18. The system of claim 14, wherein:

determining a first speech audio energy level of the first audio data and a first noise energy level of the first audio data comprises: for each of multiple frequency bands, determining a respective first speech audio energy level and a respective first noise energy level,

determining a second speech audio energy level of the second audio data and a second noise energy level of the second audio data comprises: for each of the multiple frequency bands, determining a respective second speech audio energy level and a respective second noise energy level,

determining whether to switch to transmitting the second audio data or continue transmitting the first audio data is based further on, for each of the multiple frequency bands, each first speech audio energy level, each first noise energy level, each second speech audio energy level, and each second noise energy level.

19. The system of claim 14, wherein the operations comprise:

based on the first speech audio energy level, the first noise energy level, the second speech audio energy level, and the second noise energy level, updating, by the computing device, a state of a state machine that includes a speech state, a noise state, a silence state, and an uncertain state.

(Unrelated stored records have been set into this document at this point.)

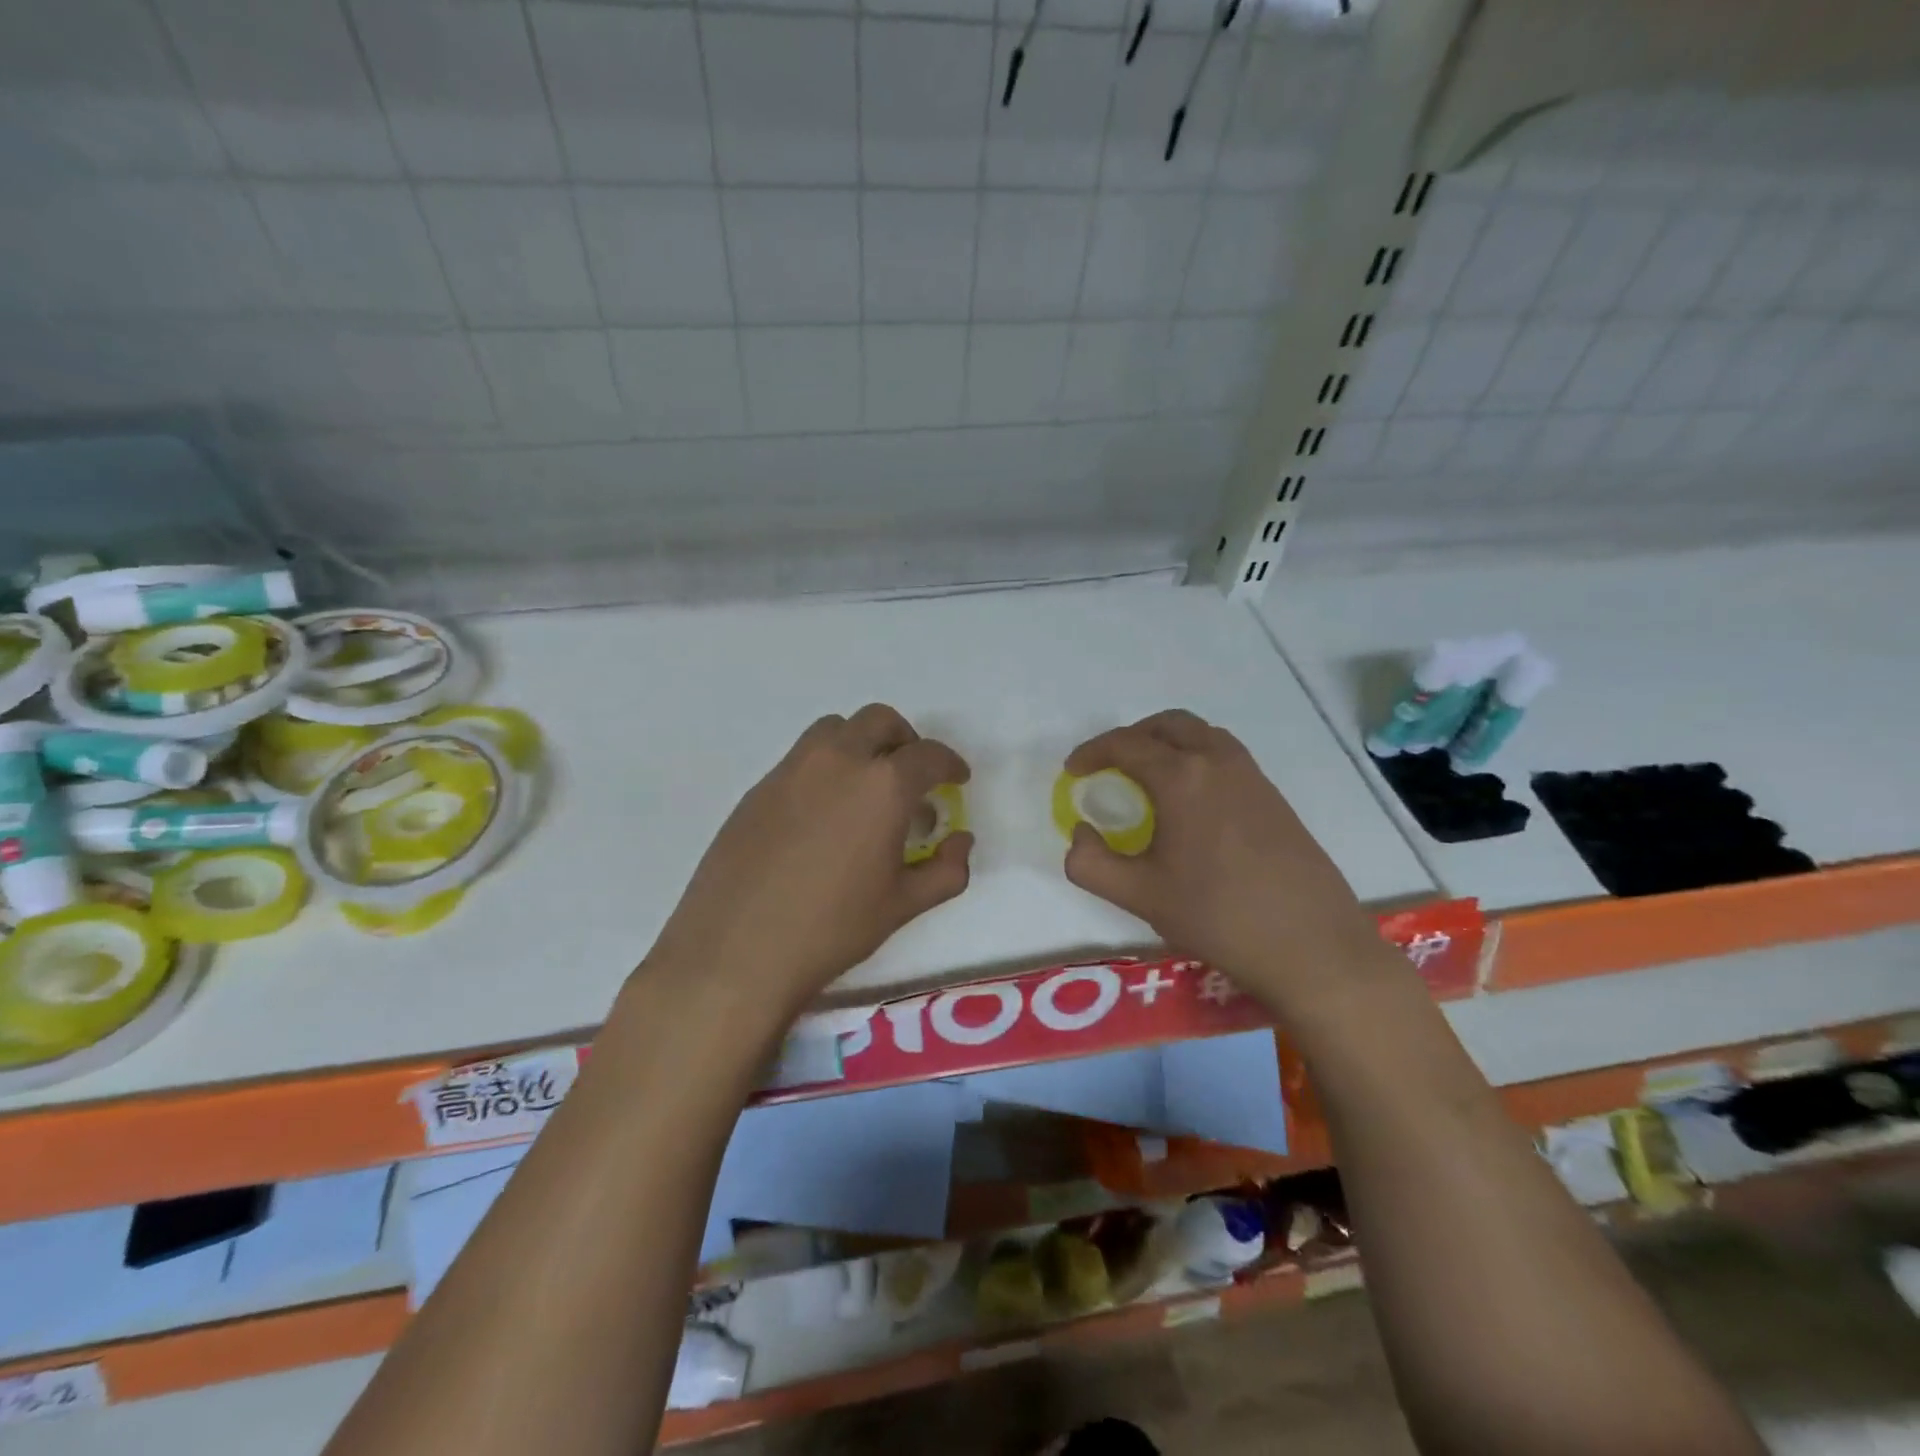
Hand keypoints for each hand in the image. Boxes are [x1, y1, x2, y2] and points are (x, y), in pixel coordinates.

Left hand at [646, 705, 972, 1021]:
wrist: (736, 950)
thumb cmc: (831, 929)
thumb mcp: (902, 905)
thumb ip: (946, 870)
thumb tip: (961, 841)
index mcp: (883, 785)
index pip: (928, 755)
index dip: (950, 764)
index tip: (956, 780)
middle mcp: (838, 760)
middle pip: (880, 721)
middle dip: (906, 740)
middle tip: (912, 777)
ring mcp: (792, 769)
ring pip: (835, 729)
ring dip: (861, 743)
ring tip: (866, 787)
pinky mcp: (759, 787)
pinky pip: (802, 757)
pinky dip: (826, 766)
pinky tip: (823, 814)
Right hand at [1062, 710, 1389, 1009]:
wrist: (1310, 944)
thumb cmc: (1217, 915)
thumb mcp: (1138, 895)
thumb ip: (1090, 863)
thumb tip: (1080, 833)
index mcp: (1181, 777)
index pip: (1125, 745)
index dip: (1092, 752)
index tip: (1073, 771)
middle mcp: (1218, 761)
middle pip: (1167, 725)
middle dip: (1131, 737)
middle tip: (1109, 766)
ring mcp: (1252, 776)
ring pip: (1201, 735)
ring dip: (1167, 743)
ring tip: (1147, 778)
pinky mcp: (1274, 796)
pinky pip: (1225, 756)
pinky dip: (1196, 759)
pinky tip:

20. A non-transitory computer-readable medium storing software comprising instructions executable by one or more computers which, upon such execution, cause the one or more computers to perform the operations comprising:

receiving, by a computing device, first audio data for a first audio channel;

transmitting, by the computing device, the first audio data;

while receiving and transmitting the first audio data: receiving, by the computing device, second audio data for a second audio channel; determining, by the computing device, a first speech audio energy level of the first audio data and a first noise energy level of the first audio data by providing the first audio data as a first input to a model that is trained to determine a speech audio energy level of given audio data and a noise energy level of the given audio data; determining, by the computing device, a second speech audio energy level of the second audio data and a second noise energy level of the second audio data by providing the second audio data as a second input to the model; and based on the first speech audio energy level, the first noise energy level, the second speech audio energy level, and the second noise energy level, determining, by the computing device, whether to switch to transmitting the second audio data or continue transmitting the first audio data; and

based on determining whether to switch to transmitting the second audio data or continue transmitting the first audio data, transmitting, by the computing device, the first audio data or the second audio data.